### Task to complete
The lines below that include the word "assign" are to be reported.

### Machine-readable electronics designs
____

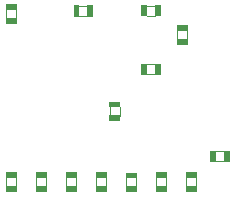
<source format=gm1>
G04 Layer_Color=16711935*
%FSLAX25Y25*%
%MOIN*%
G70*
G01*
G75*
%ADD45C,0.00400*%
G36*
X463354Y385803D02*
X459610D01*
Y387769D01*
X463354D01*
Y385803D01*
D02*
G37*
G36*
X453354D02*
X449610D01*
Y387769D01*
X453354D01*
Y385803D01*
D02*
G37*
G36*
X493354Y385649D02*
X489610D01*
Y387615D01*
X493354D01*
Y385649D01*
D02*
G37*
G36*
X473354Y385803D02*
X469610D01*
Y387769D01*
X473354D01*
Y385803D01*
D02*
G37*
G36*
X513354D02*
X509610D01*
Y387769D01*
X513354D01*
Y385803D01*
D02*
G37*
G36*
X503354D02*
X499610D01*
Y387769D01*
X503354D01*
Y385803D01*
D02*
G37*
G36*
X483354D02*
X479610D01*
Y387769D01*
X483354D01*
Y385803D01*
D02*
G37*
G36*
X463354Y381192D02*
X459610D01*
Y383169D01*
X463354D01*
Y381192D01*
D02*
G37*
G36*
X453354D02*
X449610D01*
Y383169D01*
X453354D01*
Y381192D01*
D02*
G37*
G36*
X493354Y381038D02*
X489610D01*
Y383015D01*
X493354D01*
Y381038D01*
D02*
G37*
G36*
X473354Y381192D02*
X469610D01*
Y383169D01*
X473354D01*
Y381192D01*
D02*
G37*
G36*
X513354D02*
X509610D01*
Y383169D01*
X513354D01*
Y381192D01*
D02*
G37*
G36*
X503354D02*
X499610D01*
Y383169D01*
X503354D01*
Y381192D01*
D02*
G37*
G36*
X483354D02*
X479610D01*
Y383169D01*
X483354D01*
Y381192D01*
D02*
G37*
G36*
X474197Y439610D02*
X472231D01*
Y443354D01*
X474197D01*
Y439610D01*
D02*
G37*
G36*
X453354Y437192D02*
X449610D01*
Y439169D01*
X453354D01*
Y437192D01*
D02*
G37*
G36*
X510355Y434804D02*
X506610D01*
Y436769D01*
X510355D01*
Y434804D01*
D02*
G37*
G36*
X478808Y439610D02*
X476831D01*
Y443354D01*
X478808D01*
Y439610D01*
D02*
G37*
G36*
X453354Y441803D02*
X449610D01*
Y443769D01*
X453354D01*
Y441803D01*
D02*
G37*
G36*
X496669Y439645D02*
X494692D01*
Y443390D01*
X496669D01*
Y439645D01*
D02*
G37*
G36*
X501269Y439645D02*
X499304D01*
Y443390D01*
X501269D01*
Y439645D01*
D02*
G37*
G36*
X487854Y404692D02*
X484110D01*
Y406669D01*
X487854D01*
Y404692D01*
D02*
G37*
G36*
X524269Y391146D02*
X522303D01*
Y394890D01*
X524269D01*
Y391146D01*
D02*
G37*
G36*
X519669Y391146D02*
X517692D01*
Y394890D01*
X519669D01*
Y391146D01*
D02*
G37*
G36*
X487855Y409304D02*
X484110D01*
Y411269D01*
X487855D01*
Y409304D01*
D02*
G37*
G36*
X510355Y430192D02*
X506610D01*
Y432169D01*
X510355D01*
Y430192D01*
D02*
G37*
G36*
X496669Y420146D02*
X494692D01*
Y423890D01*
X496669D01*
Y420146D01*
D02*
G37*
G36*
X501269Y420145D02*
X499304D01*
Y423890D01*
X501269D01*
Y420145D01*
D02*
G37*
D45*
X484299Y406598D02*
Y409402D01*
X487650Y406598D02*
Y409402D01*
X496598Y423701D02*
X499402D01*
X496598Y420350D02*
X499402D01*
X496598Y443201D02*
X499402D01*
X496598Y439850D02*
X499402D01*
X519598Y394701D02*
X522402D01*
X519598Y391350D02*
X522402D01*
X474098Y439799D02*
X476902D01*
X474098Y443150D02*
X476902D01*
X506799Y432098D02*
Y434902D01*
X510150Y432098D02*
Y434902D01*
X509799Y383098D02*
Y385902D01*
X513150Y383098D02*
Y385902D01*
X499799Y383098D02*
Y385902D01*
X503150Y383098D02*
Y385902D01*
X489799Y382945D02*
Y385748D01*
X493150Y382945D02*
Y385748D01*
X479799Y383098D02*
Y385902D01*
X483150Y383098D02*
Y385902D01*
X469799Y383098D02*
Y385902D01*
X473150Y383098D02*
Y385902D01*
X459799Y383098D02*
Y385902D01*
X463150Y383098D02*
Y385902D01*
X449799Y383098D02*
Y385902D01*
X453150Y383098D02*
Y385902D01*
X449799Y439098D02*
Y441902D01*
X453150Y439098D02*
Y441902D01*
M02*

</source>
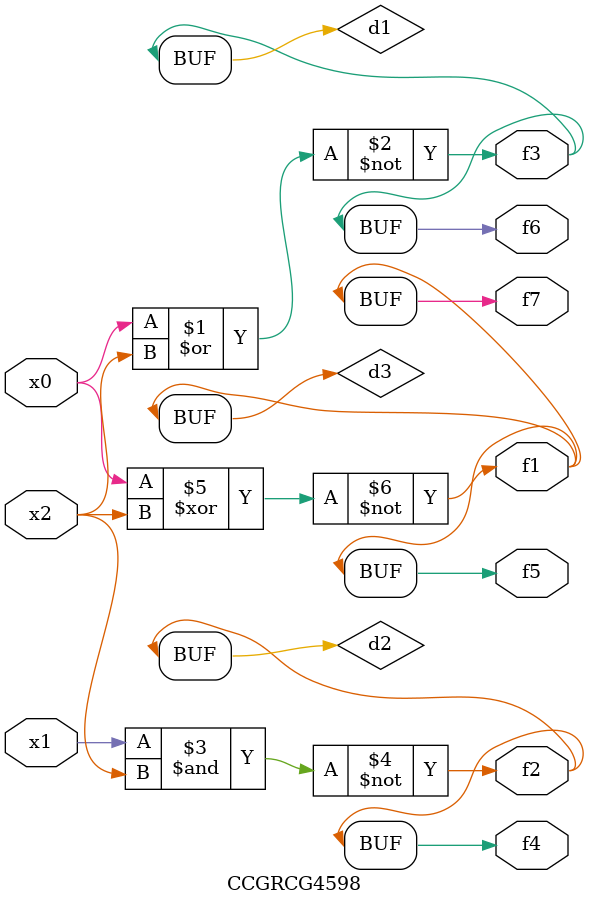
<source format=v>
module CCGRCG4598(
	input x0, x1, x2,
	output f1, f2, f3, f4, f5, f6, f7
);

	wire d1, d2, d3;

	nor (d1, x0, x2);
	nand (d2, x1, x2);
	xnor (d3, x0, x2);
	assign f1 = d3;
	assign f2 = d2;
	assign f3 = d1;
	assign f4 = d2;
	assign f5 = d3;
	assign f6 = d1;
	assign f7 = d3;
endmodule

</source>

____

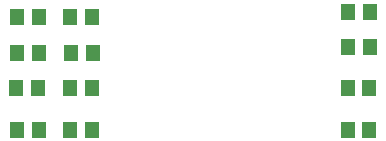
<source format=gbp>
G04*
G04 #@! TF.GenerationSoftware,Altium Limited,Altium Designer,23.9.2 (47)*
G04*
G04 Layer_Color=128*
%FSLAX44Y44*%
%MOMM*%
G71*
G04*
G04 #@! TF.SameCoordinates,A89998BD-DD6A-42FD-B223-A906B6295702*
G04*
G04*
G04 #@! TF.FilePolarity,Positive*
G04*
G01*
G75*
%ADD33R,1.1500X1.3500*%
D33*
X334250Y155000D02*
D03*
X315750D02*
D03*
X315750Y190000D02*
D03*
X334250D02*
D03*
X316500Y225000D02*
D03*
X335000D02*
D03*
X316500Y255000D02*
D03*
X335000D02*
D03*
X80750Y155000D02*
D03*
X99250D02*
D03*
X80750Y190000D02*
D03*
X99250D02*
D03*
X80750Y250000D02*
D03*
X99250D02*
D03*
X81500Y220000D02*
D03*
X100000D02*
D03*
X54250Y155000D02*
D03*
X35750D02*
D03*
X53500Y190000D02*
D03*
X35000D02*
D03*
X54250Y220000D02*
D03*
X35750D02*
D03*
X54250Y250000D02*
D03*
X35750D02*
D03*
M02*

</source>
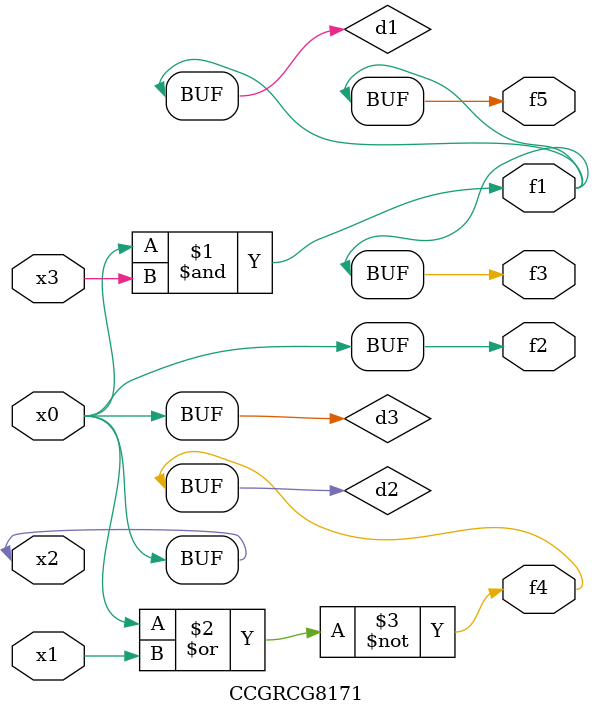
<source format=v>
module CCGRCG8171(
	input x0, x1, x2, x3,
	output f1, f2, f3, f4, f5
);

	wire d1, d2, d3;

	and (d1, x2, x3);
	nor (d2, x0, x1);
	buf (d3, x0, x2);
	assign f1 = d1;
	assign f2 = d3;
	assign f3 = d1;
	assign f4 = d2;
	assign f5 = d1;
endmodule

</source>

____

### Your response
	assign f1 = d3;
	assign f2 = d2;
	assign f3 = d1;
	assign f4 = d2;
	assign f5 = d3;
	assign f6 = d1;
	assign f7 = d3;
	assign f1 = d1;
	assign f2 = d3;
	assign f3 = d1;
	assign f4 = d2;
	assign f5 = d1;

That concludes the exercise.